The Indian rupee fell to near record lows on Monday as foreign investors continue to sell debt and stocks as part of an exit from emerging markets, with only fears of central bank intervention arresting a further drop. The rupee is likely to continue hovering around a record low of 59.9850 hit on Thursday as long as global markets remain weak over worries about the rollback of US monetary stimulus and concerns about China's financial sector.
Dealers were split about whether the Reserve Bank of India had intervened in the spot and onshore forward markets, suggesting any action would not have been strong. The central bank is seen likely to defend the 60 level for the rupee, which also provides formidable technical and psychological resistance. Reserve Bank of India Deputy Governor Anand Sinha said on Monday the central bank and the Indian government are doing whatever is needed to get a "hold over" the deteriorating macro economic conditions.

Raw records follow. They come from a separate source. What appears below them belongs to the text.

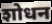
शोधन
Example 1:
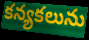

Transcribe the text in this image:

కన్యకలును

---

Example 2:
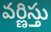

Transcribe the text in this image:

వర్ణిస్తు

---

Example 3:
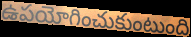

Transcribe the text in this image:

ఉపయోగించుకుంటుంది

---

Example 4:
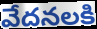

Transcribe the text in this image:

వేదనలకి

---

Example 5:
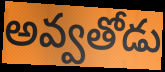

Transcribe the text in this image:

అవ్వతోడు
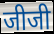
जीजी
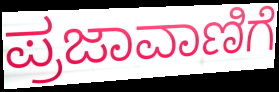
ಪ್ರಜಾವಾಣಿಗೆ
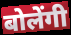
बोलेंगी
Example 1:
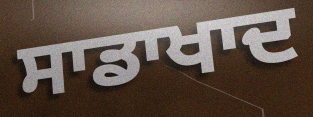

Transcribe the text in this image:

ਸਾਡਾਖਾਦ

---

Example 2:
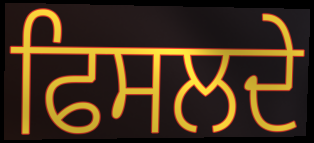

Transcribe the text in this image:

ਫਿਸਲਦੇ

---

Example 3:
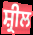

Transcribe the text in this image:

ਸ਼੍ਰੀਲ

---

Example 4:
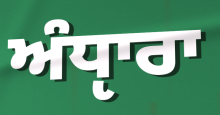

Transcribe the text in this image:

ਅੰਧੵਾਰਾ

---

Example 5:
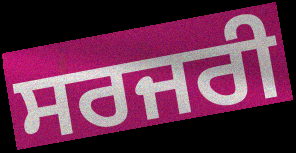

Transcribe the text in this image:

ਸਰਜਰੀ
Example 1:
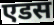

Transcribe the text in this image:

एडस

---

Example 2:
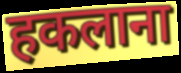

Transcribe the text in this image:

हकलाना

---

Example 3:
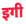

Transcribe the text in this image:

इगी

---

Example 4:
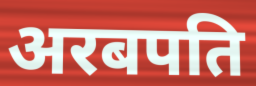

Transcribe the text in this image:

अरबपति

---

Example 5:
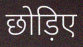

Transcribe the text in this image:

छोड़िए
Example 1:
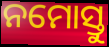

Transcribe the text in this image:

ନମୋସ୍ତୁ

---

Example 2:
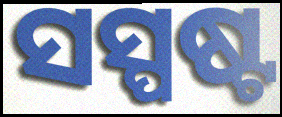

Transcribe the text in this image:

ସସ୍ପଷ୍ଟ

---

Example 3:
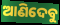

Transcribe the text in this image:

ଆଣିଦେବୁ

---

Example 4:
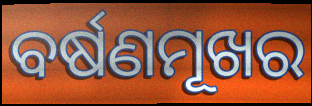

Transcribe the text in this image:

ବର୍ଷଣମୂଖର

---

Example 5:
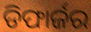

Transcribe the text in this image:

ଡିଫାର୍ଜର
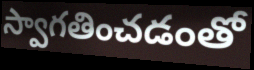
స్వాగతించడంతో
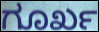
ಗೂರ್ಖ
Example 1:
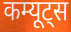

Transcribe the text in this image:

कम्यूट्स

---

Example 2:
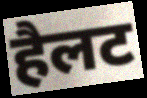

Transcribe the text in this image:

हैलट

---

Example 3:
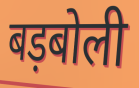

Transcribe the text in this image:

बड़बोली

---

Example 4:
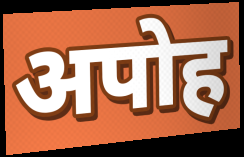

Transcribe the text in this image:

अपोह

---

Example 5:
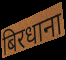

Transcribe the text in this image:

बिरधाना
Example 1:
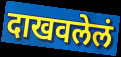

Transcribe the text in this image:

दाखवलेलं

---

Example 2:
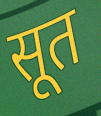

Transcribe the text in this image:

सूत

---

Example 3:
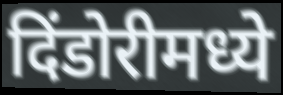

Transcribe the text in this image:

दिंडोरीमध्ये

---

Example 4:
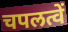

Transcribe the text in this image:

चपलत्वें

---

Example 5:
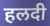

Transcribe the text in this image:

हलदी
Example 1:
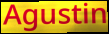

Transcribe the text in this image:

Agustin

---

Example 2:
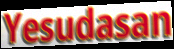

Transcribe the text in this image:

Yesudasan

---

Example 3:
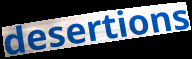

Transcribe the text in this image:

desertions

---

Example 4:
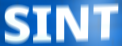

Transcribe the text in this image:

SINT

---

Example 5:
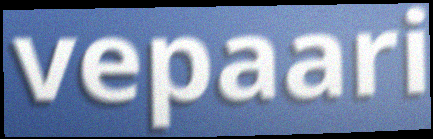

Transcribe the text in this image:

vepaari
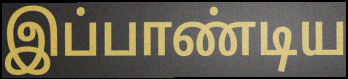
இப்பாண்டிய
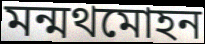
মন্মথমোহন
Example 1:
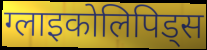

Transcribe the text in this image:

ग्लाइकोलिपिड्स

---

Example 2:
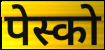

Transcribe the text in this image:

पेस्को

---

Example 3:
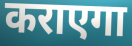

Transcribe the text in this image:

कराएगा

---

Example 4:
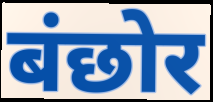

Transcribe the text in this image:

बंछोर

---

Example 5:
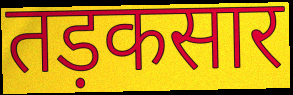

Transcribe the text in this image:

तड़कसार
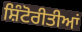
ਸ਼ਿੰਟੋਰੀਤੀਆਂ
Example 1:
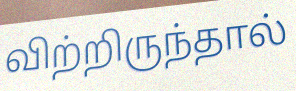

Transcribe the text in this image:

விற்றிருந்தால்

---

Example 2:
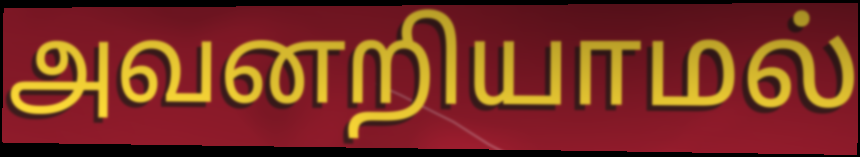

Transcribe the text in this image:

அவனறியாமல்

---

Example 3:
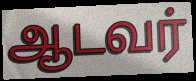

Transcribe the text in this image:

ஆடவர்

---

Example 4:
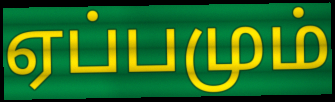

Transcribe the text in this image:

ஏப்பமும்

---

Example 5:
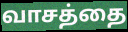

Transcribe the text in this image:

வாசத்தை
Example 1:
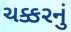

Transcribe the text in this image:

ચક્કરનું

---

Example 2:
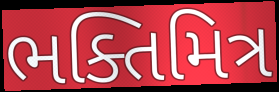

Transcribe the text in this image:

ભક્તિમિત્ર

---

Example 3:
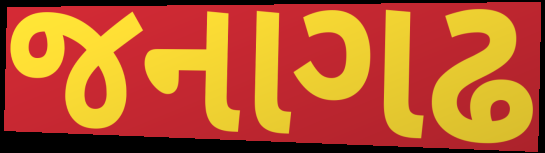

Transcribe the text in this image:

જનાગઢ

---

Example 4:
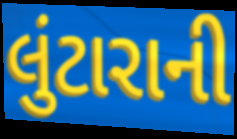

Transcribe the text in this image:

લુંટારાની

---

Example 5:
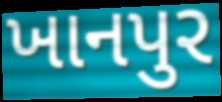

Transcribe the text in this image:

ખાનપુર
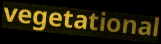
vegetational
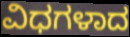
ವಿಧಗಳಾದ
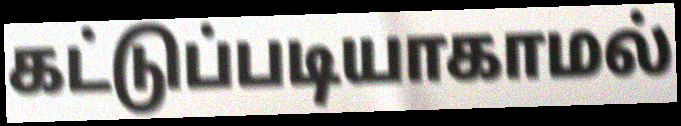
கட்டுப்படியாகாமல்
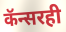
कॅन्सरही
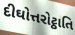
દીઘોત્તરોટ્ઠાતિ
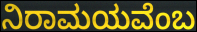
ನಿರಾಮಯವೆಂಬ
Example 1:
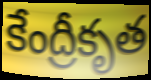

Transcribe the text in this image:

కేంద్రీకృత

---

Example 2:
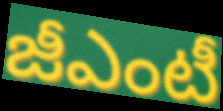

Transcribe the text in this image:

జీఎంటీ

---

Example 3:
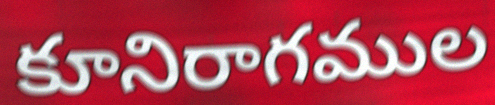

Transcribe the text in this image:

కూనిరాగముల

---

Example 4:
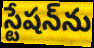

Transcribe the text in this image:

స్టేషన్‌ను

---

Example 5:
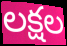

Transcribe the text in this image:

లక్షల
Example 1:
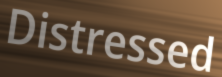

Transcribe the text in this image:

Distressed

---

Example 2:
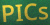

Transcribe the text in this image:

PICs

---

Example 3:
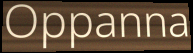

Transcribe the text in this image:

Oppanna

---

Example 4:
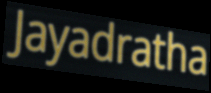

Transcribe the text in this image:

Investors are now awaiting the release of the current account deficit data on Friday, which will underline whether the funding pressures for the economy will further rise. "One key factor is whether foreign equity investors pull out. But the government and RBI look determined to take steps to stem the rupee's fall," said Samir Lodha, senior partner at QuantArt. The partially convertible rupee closed at 59.68/69 per dollar, against its previous close of 59.27/28. It fell to a low of 59.8250 in session.
In the offshore non-deliverable forwards, the one-month contract was at 60.14, while the three-month was at 60.84. In the currency futures market, the most-traded near-month dollar/rupee contracts on the National Stock Exchange, the MCX-SX and the United Stock Exchange all closed around 59.79 with a total traded volume of $6.4 billion.